Bisnis.com, JAKARTA - Kepala Badan Nasional Penanggulangan Teorisme Suhardi Alius mengatakan pemerintah mengandalkan saluran intelijen dan The International Committee of the Red Cross terkait WNI eks-ISIS di Suriah.
“Informasi yang kami dapatkan dari beberapa komunitas internasional, apakah saluran intelijen atau badan-badan internasional,” kata Suhardi Alius di Kantor BNPT, Jakarta, Jumat (7/2/2020).
Meski mendapat angka sekitar 600 WNI eks-ISIS di Suriah, hingga kini BNPT belum dapat memeriksa langsung para WNI tersebut.
Menurut Suhardi, para WNI yang didominasianak-anak dan perempuan ini tersebar di tiga kamp berbeda yakni Al Roj, Al Howl, dan Ainisa.
Tiga kamp tersebut masing-masing dijaga oleh otoritas berbeda seperti pasukan demokratik suriah (SDF), kelompok Kurdistan, dan otoritas negara tersebut.
Sejauh ini hanya beberapa organisasi yang dapat memasuki kamp seperti ICRC. Walhasil, kabar terkait para pengungsi hanya mengandalkan informasi dari organisasi kemanusiaan dan saluran intelijen internasional.
Baca Juga
“Informasi ini bukan cuma milik BNPT, ada tiga lembaga yang pegang juga informasi ini. Pertama BNPT tentunya, kedua adalah BIN, dan ketiga adalah Kepolisian dalam hal ini Densus 88. Kami rapatkan, bagaimana informasi semacam ini,” terang Suhardi.
Di sisi lain, pemerintah masih terus melakukan pengecekan ulang terkait data yang diterima. Sejauh ini pemerintah belum mendapat data lengkap terkait 600 eks-ISIS tersebut.
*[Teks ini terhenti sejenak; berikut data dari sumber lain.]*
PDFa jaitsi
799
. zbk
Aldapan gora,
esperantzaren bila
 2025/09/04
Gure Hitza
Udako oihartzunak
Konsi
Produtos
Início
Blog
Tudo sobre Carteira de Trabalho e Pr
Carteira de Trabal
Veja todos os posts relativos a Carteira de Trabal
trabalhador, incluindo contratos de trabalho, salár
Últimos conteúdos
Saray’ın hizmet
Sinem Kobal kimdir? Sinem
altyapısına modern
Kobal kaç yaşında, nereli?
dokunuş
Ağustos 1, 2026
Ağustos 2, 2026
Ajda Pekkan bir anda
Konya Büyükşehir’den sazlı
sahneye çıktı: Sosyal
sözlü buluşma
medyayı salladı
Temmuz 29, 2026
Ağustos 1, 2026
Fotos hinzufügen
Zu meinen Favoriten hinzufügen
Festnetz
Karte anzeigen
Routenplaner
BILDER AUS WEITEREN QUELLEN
Hanya 100 lebih pengungsi yang telah terdata lengkap, baik nama maupun foto.
Pemerintah sedang menyiapkan dua skema terkait nasib para teroris lintas batas asal Indonesia di luar negeri. Dua skema dimaksud adalah memulangkan atau tidak memulangkan. Seluruhnya dipertimbangkan sebelum diputuskan.
Penyusunan draf tersebut dipimpin oleh BNPT. Draf itu akan diserahkan ke Wakil Presiden Ma`ruf Amin pada April. Selanjutnya diserahkan kepada Presiden Joko Widodo satu bulan setelahnya. Rencananya Jokowi akan memutuskan pada Mei - Juni.